You are viewing a plain text version of this content. The canonical link for it is here.
Posted to yarn-issues@hadoop.apache.org by "Jason Lowe (JIRA)" <ji...@apache.org> on 2015/09/30 17:45:04 UTC

[jira] [Commented] (YARN-3619) ContainerMetrics unregisters during getMetrics and leads to ConcurrentModificationException

    [ https://issues.apache.org/jira/browse/YARN-3619?page=com.atlassian.jira.plugin.system.issuetabpanels:comment-tabpanel&focusedCommentId=14937022#comment-14937022 ] 

Jason Lowe commented on YARN-3619:
----------------------------------

My apologies for the long delay, as this fell off my radar.  The approach seems reasonable.

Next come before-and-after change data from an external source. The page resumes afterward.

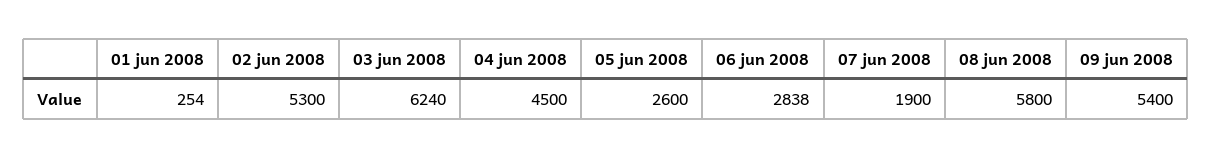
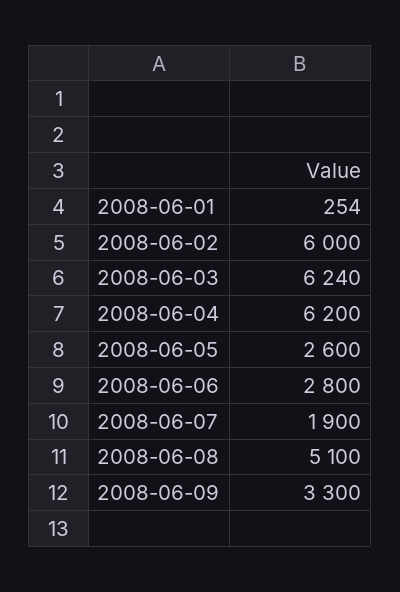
  {
    "01 jun 2008": 254,
-   "02 jun 2008": 5300,
+   "02 jun 2008": 6000,
    "03 jun 2008": 6240,
-   "04 jun 2008": 4500,
+   "04 jun 2008": 6200,
    "05 jun 2008": 2600,
-   "06 jun 2008": 2838,
+   "06 jun 2008": 2800,
    "07 jun 2008": 1900,
-   "08 jun 2008": 5800,
+   "08 jun 2008": 5100,
-   "09 jun 2008": 5400
+   "09 jun 2008": 3300
  }

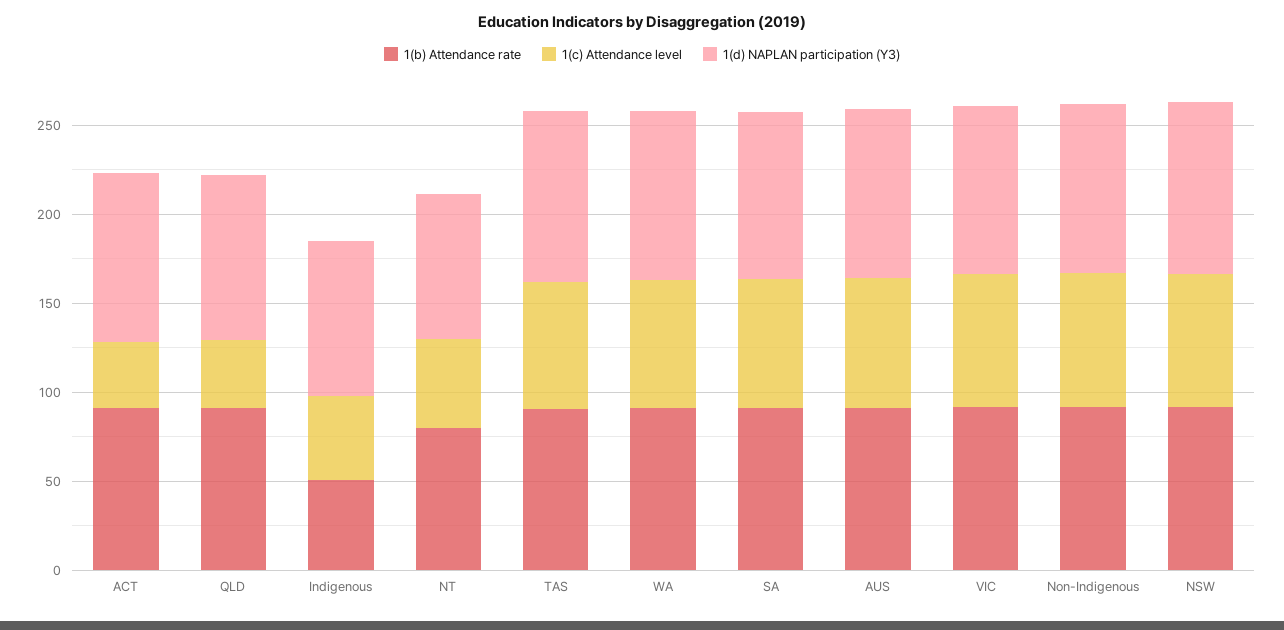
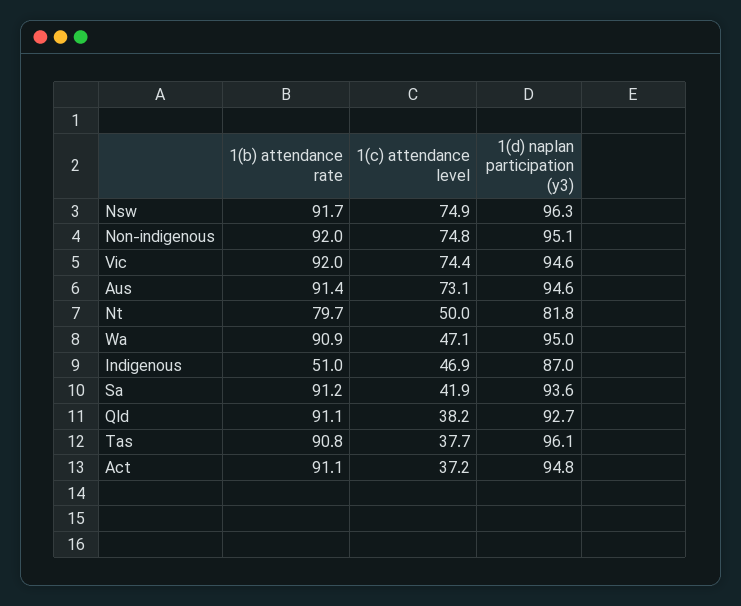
  {
    "1(b) Attendance rate": {
      "ACT": 91.1,
      "QLD": 91.1,
      "Indigenous": 51,
      "NT": 79.7,
      "TAS": 90.8,
      "WA": 90.9,
      "SA": 91.2,
      "AUS": 91.4,
      "VIC": 92,
      "Non-Indigenous": 92,
      "NSW": 91.7
    },
    "1(c) Attendance level": {
      "ACT": 37.2,
      "QLD": 38.2,
      "Indigenous": 46.9,
      "NT": 50,
-     "TAS": 70,
+     "TAS": 37.7,
-     "WA": 70,
+     "WA": 47.1,
-     "SA": 70,
+     "SA": 41.9,
      "AUS": 73.1,
      "VIC": 74.4,
      "Non-Indigenous": 74.8,
      "NSW": 74.9
    },
    "1(d) NAPLAN participation (Y3)": {
      "ACT": 94.8,
      "QLD": 92.7,
      "Indigenous": 87,
      "NT": 81.8,
      "TAS": 96.1,
      "WA": 95,
      "SA": 93.6,
      "AUS": 94.6,
      "VIC": 94.6,
      "Non-Indigenous": 95.1,
      "NSW": 96.3
    }
  }

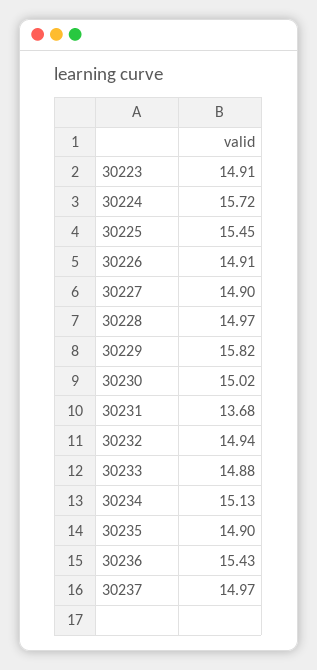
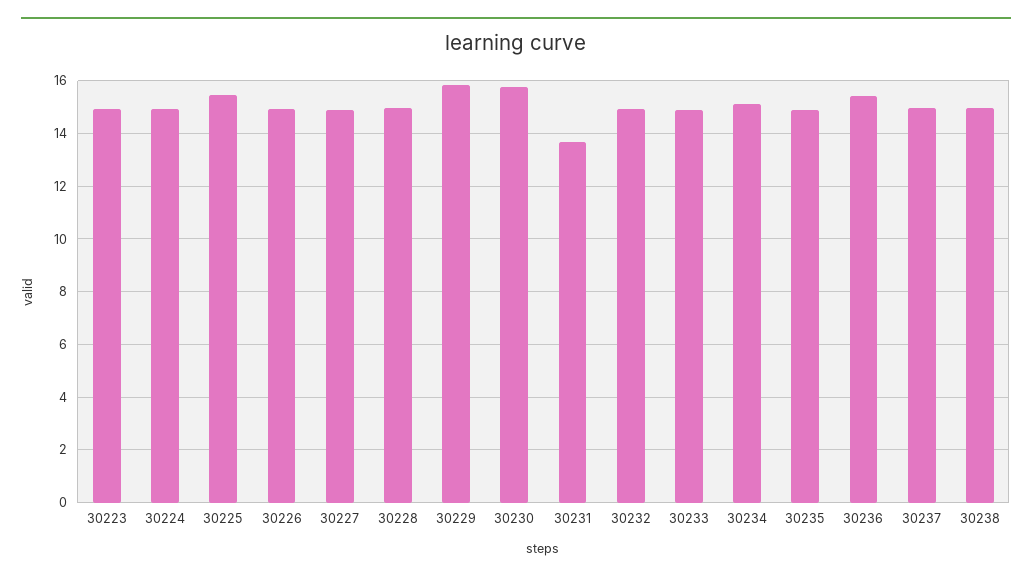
  {
    "30223": 14.91,
-   "30224": 15.72,
+   "30224": 15,
    "30225": 15.45,
    "30226": 14.91,
    "30227": 14.9,
    "30228": 14.97,
    "30229": 15.82,
-   "30230": 15.02,
+   "30230": 15.75,
    "30231": 13.68,
    "30232": 14.94,
    "30233": 14.88,
    "30234": 15.13,
    "30235": 14.9,
    "30236": 15.43,
-   "30237": 14.97
+   "30237": 14.97,
+   "30238": 15
  }

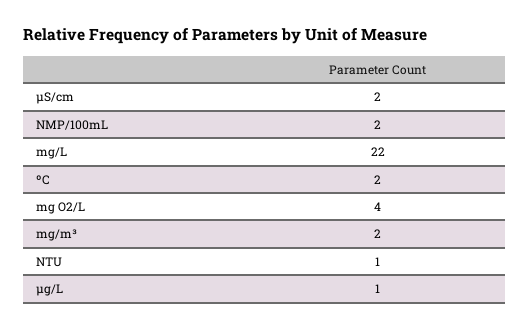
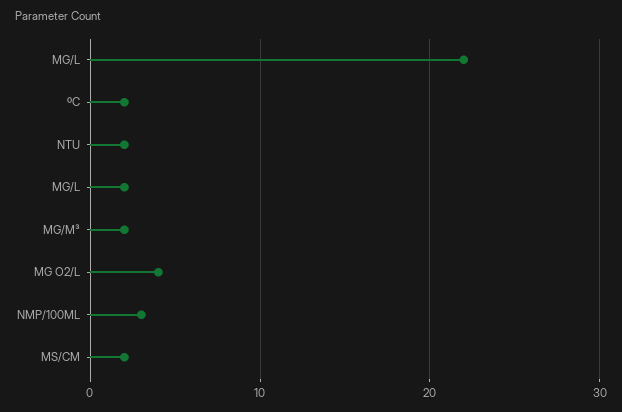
  {
    "μS/cm": 2,
-   "NMP/100mL": 2,
+   "NMP/100mL": 3,
    "mg/L": 22,
    "ºC": 2,
    "mg O2/L": 4,
    "mg/m³": 2,
-   "NTU": 1,
+   "NTU": 2,
-   "μg/L": 1
+   "μg/L": 2
  }

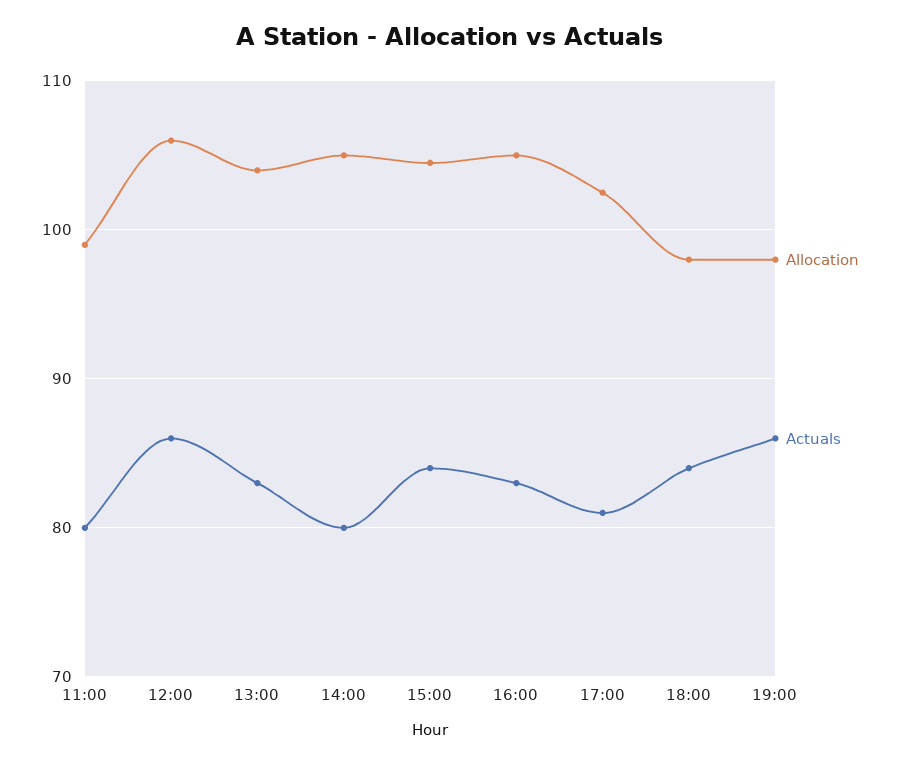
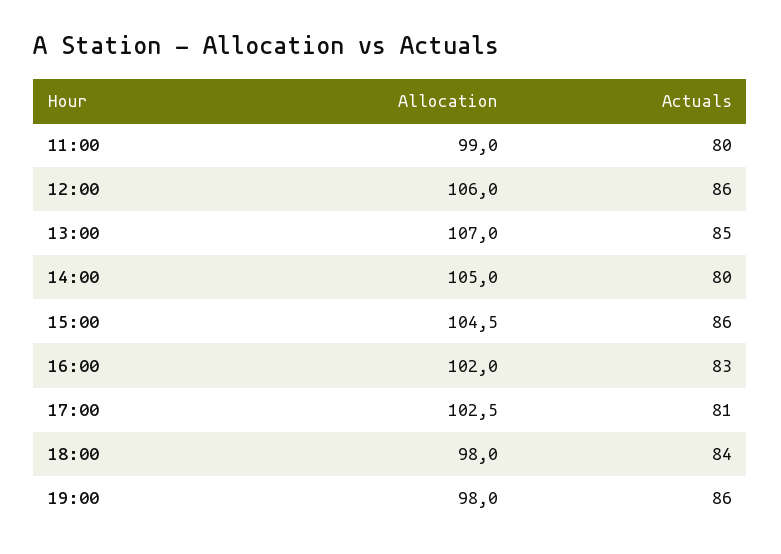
  {
    "Allocation": {
      "11:00": 99,
      "12:00": 106,
-     "13:00": 104,
+     "13:00": 107,
      "14:00": 105,
      "15:00": 104.5,
-     "16:00": 105,
+     "16:00": 102,
      "17:00": 102.5,
      "18:00": 98,
      "19:00": 98
    },
    "Actuals": {
      "11:00": 80,
      "12:00": 86,
-     "13:00": 83,
+     "13:00": 85,
      "14:00": 80,
-     "15:00": 84,
+     "15:00": 86,
      "16:00": 83,
      "17:00": 81,
      "18:00": 84,
      "19:00": 86
    }
  }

The patch needs to be upmerged to trunk.  In addition I'm wondering about the Timer handling.  I think the Timer should be a daemon thread (we don't want to prolong NM shutdown due to this).  Also it seems wasteful to dedicate a separate timer thread for every container that finished.  It would be more efficient to share a timer that handles multiple timer tasks rather than spawn a thread for every timer task.


> ContainerMetrics unregisters during getMetrics and leads to ConcurrentModificationException
> -------------------------------------------------------------------------------------------
>
>                 Key: YARN-3619
>                 URL: https://issues.apache.org/jira/browse/YARN-3619
>             Project: Hadoop YARN
>          Issue Type: Bug
>          Components: nodemanager
>    Affects Versions: 2.7.0
>            Reporter: Jason Lowe
>            Assignee: zhihai xu
>         Attachments: YARN-3619.000.patch, test.patch
>
>
> ContainerMetrics is able to unregister itself during the getMetrics method, but that method can be called by MetricsSystemImpl.sampleMetrics which is trying to iterate the sources.  This leads to a ConcurrentModificationException log like this:
> {noformat}
> 2015-05-11 14:00:20,360 [Timer for 'NodeManager' metrics system] WARN impl.MetricsSystemImpl: java.util.ConcurrentModificationException
> {noformat}



--
This message was sent by Atlassian JIRA
(v6.3.4#6332)